Knowing Better Isn’t Doing Better

Knowing Better Isn’t Doing Better

I started posting excerpts of Stars Fall Out when I was halfway through the draft. As a result, I haven’t posted excerpts of a lot of the early action that defines the book, including the main character’s use of a magic vial that allows travel from one place to another via a natural body of water.

If there’s one thing I’ve learned in my life, it’s that knowing better isn’t the same as doing better. I like stories with intelligent characters, but I also like characters who fuck everything up and get in their own way.

I don’t think these things are mutually exclusive.

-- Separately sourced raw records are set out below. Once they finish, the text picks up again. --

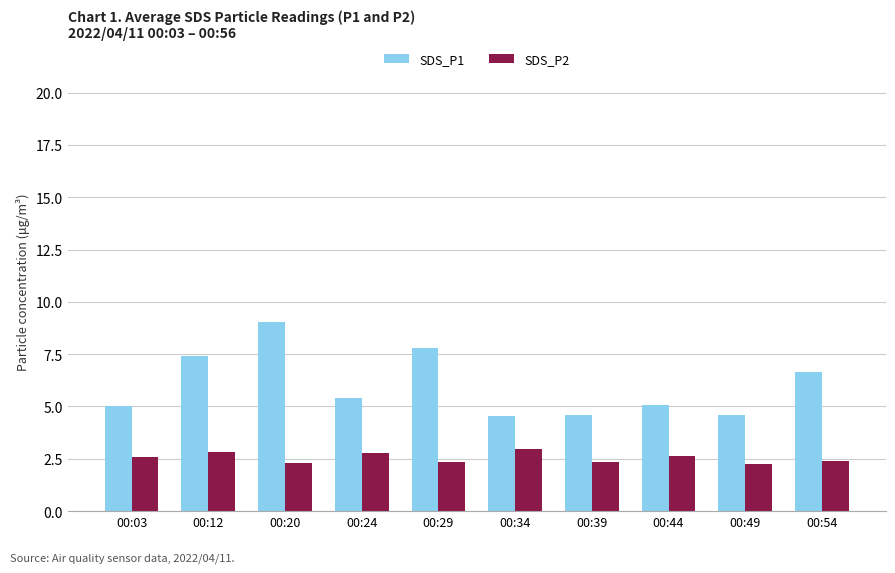

The SDS_P2 series shows 1.5 at 00:54. True or false?

False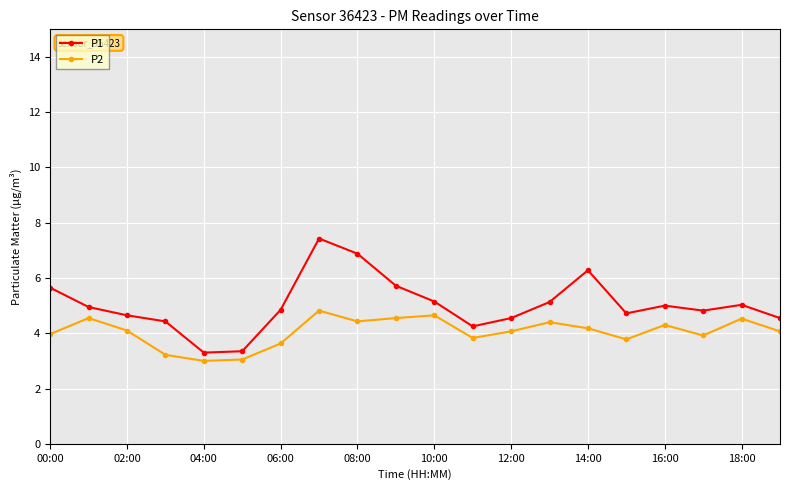

How many series are shown in this chart?

2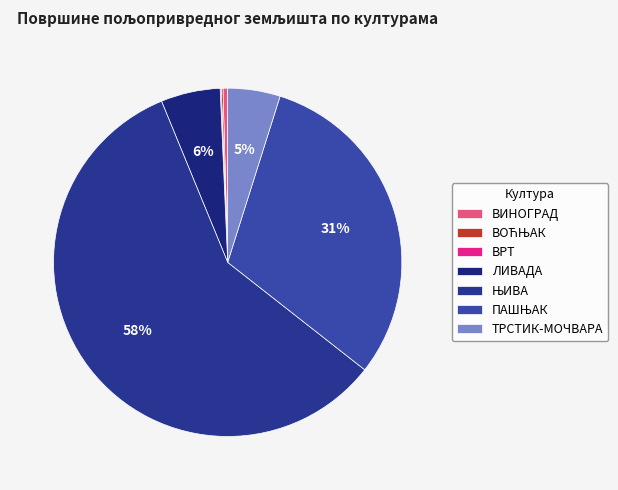

Does any single category account for the majority?

Yes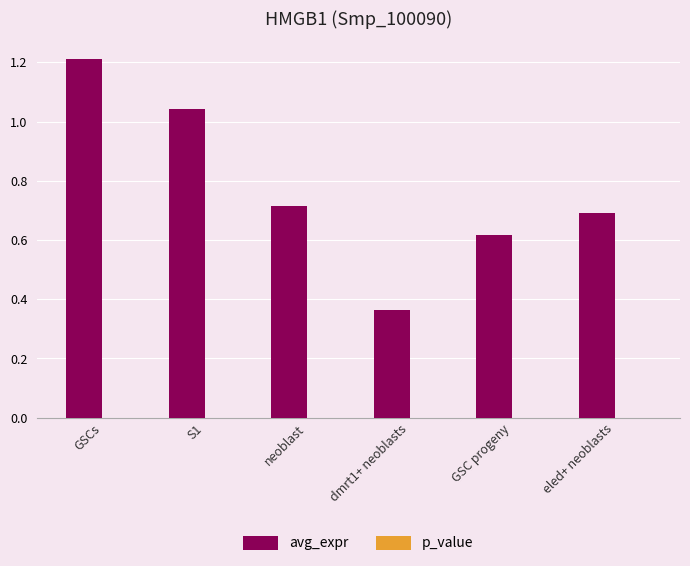

What is the greatest value displayed?

1.2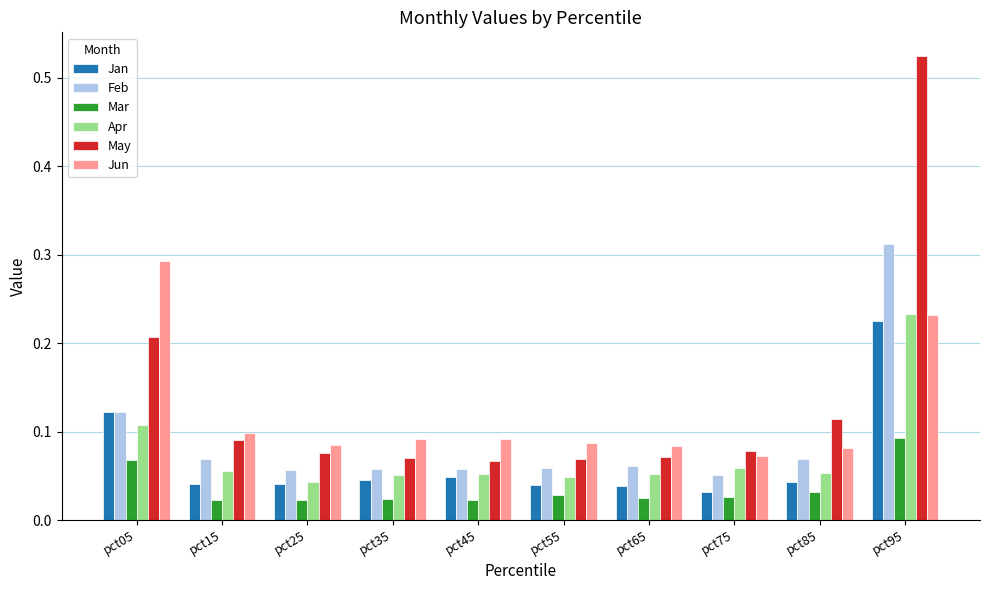

Which series has the largest total across all categories?

May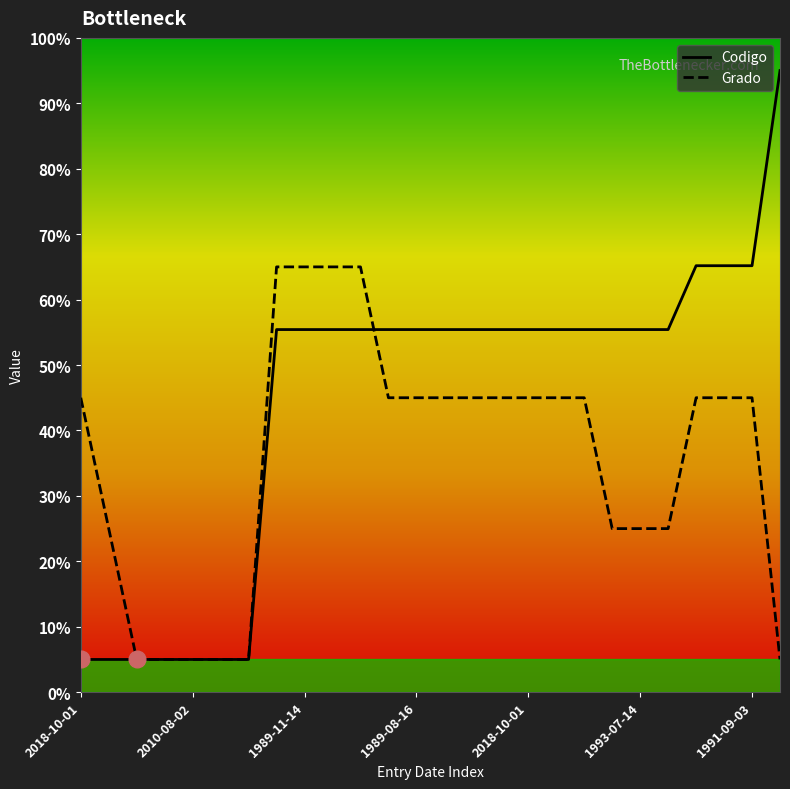

At which label does Codigo first exceed 55?

7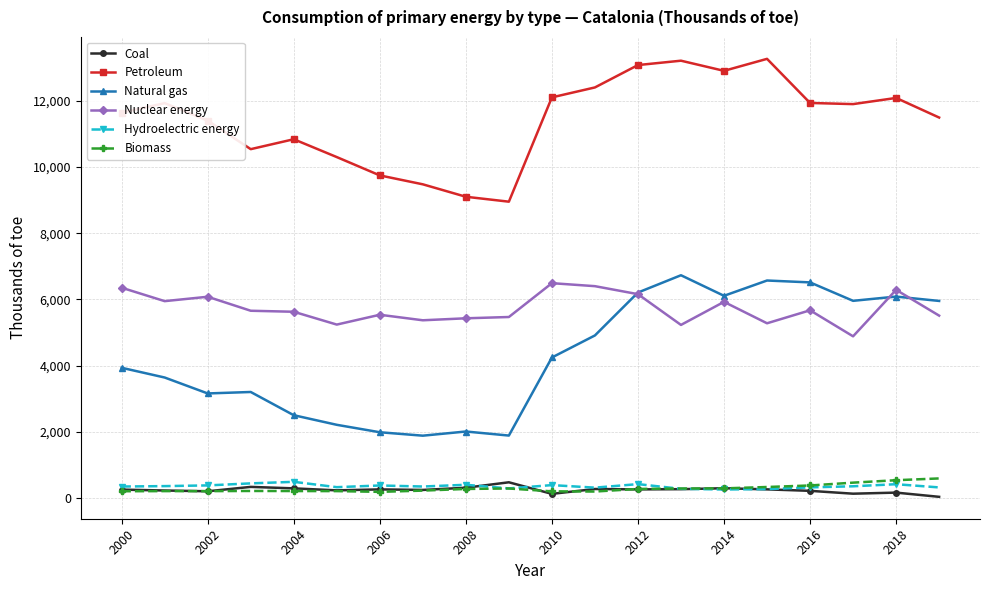

What is the value of the Hydroelectric energy point at the 6th from the left?

333.4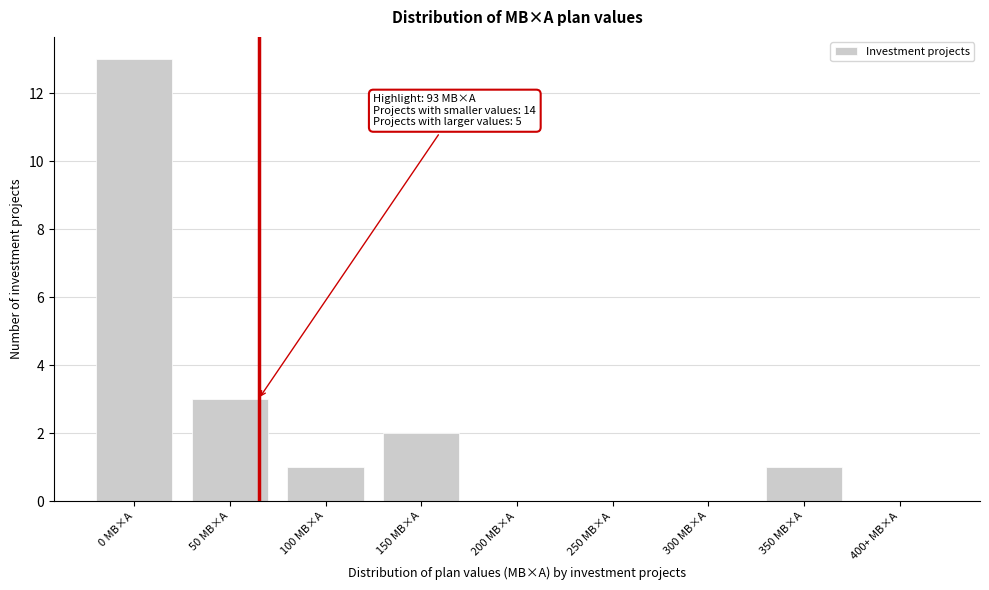

Reading right to left, extract all data points from this chart.

400+ МВ×А=0	350 МВ×А=1	300 МВ×А=0	250 МВ×А=0	200 МВ×А=0	150 МВ×А=2	100 МВ×А=1	50 МВ×А=3	0 МВ×А=13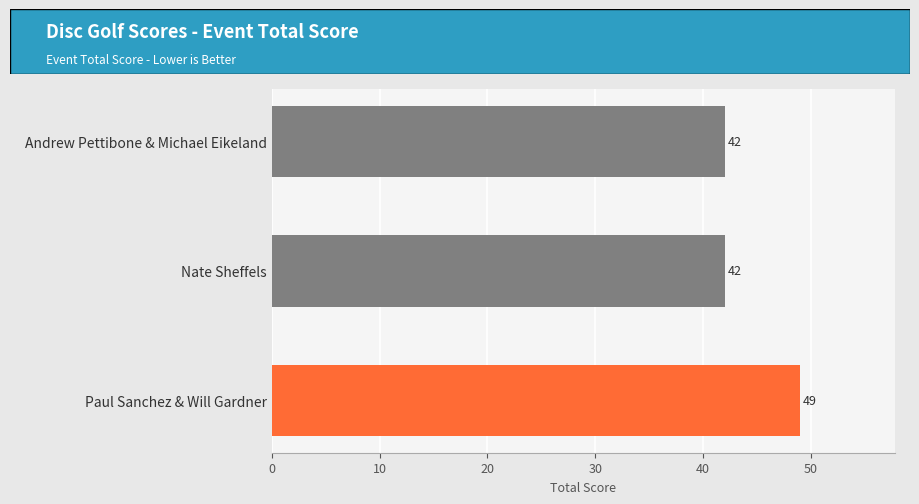

Read the value at Andrew Pettibone & Michael Eikeland.

42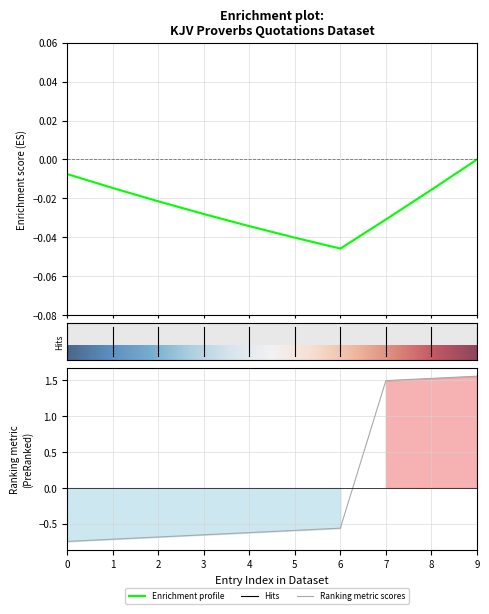

Reading right to left, extract all data points from this chart.

1.6	1.5	1.5	-0.6	-0.6	-0.6	-0.7	-0.7	-0.7	-0.7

This post is the third excerpt in a sequence that I’ve posted over the last two weeks. Here’s the first and second, which involve stealing the vial and discovering that it’s damn uncomfortable to use.

You’d think I would be smarter this time. That I would bind up a change of clothes so they wouldn’t get wet. That I would pack money and bread. That I would bring a map or compass.

Instead, I was less smart. I packed none of those things, and I barely even concealed myself. “I’ll take it from here,” I had told Tirsan when we came in sight of my home. “You’re tired.”

Then I had waited half-behind a tree, and watched as Tirsan walked away, the limp still present in his step after all these months.

I ran almost to the bridge, then slowed to a stroll so I wouldn’t draw attention to myself. But when I made it to the water, when I filled the vial and chugged it down, I practically dove in.

Water swept me down and crushed me, squeezed my rib cage, until I washed up elsewhere, free of the city, free of all of it.

Infinity, was what I thought when I looked at the beach.